Exercise passage

High School Short Story Judges - BethesdaMagazine.com

High School Short Story Judges - BethesdaMagazine.com


High School Short Story Judges - BethesdaMagazine.com

Posted: 25 Jun 2021 08:20 PM PDT

Adult Short Story Judges

Caroline Bock is the author of Carry Her Home, winner of the 2018 Fiction Prize from the Washington Writers' Publishing House, and the young adult novels LIE and Before My Eyes. Bock also co-edited This Is What America Looks Like: Poetry & Fiction from DC, Maryland and Virginia from the Washington Writers' Publishing House, published in February 2021. Bock is working on a novel set in 2050. She earned an MFA in fiction in 2011 from The City College of New York and lives in Potomac.


Tara Campbell is a Washington, D.C.-based writer, teacher, Kimbilio Fellow, and fiction editor at Barrelhouse, a nonprofit focused on literacy. She earned an MFA from American University in 2019, and has received several awards from the DC Commission on the Arts and Humanities. Her work has been published in Booth, SmokeLong Quarterly, The Masters Review, Wigleaf and Strange Horizons. She's the author of a novel, TreeVolution, and four collections: Circe's BicycleMidnight at the Organporium, Political AF: A Rage Collection and Cabinet of Wrath: A Doll Collection.


Alice Stephens lives in Silver Spring and is the author of the novel Famous Adopted People from Unnamed Press. Her work has appeared in Literary Hub, the Los Angeles Review of BooksThe MarginsBanana Writers and other publications. She is the editor of Bloom, and writes book reviews and a column, "Alice in Wordland," for the Washington Independent Review of Books.

Provided data
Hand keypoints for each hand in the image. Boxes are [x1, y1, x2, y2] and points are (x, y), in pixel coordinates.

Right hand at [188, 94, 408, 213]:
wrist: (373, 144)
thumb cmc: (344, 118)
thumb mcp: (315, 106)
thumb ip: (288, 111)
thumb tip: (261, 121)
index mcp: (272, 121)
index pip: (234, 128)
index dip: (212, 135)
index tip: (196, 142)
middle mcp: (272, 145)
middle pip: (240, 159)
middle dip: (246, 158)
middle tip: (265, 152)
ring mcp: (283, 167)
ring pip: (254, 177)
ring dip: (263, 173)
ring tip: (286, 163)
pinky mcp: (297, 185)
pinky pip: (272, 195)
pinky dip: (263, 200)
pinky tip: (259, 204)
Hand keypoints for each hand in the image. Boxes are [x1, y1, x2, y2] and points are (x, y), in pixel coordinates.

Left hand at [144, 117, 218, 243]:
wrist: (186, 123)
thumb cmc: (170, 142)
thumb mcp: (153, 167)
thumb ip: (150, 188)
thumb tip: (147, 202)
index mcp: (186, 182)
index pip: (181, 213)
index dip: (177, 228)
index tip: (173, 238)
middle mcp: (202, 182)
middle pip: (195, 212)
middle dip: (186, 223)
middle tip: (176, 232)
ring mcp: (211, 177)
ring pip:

---

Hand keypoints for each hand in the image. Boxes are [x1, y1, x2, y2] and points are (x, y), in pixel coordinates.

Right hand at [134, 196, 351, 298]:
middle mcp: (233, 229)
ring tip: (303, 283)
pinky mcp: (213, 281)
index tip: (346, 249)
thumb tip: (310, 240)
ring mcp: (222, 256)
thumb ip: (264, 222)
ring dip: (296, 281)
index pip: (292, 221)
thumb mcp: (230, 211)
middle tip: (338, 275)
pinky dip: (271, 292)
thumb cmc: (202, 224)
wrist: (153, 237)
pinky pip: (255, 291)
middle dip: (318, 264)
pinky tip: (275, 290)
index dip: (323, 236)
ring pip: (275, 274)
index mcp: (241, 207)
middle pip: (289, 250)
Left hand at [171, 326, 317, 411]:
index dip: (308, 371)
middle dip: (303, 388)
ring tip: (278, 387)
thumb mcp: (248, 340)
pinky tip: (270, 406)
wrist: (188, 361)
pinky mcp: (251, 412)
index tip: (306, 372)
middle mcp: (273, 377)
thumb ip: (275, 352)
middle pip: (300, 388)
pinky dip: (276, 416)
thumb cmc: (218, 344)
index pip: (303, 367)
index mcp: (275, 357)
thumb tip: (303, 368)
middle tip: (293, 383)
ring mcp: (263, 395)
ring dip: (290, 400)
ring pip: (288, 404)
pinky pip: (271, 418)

--

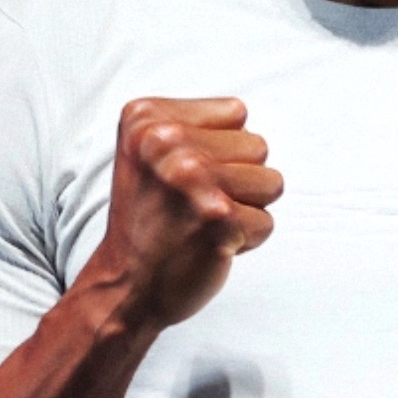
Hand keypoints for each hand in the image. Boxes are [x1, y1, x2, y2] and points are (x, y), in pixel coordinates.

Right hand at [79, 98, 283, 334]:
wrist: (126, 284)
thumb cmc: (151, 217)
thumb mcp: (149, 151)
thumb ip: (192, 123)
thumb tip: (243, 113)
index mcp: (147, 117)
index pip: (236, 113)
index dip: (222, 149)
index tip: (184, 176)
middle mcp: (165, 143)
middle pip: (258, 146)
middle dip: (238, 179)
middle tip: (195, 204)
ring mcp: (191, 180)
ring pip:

Problem
Translate this sentence from the short story judges page into Spanish: "She earned an MFA from American University in 2019, and has received several awards from the DC Commission on the Arts and Humanities."

Output for this exercise
Obtuvo un MFA por la American University en 2019 y ha recibido varios premios de la DC Commission on the Arts and Humanities.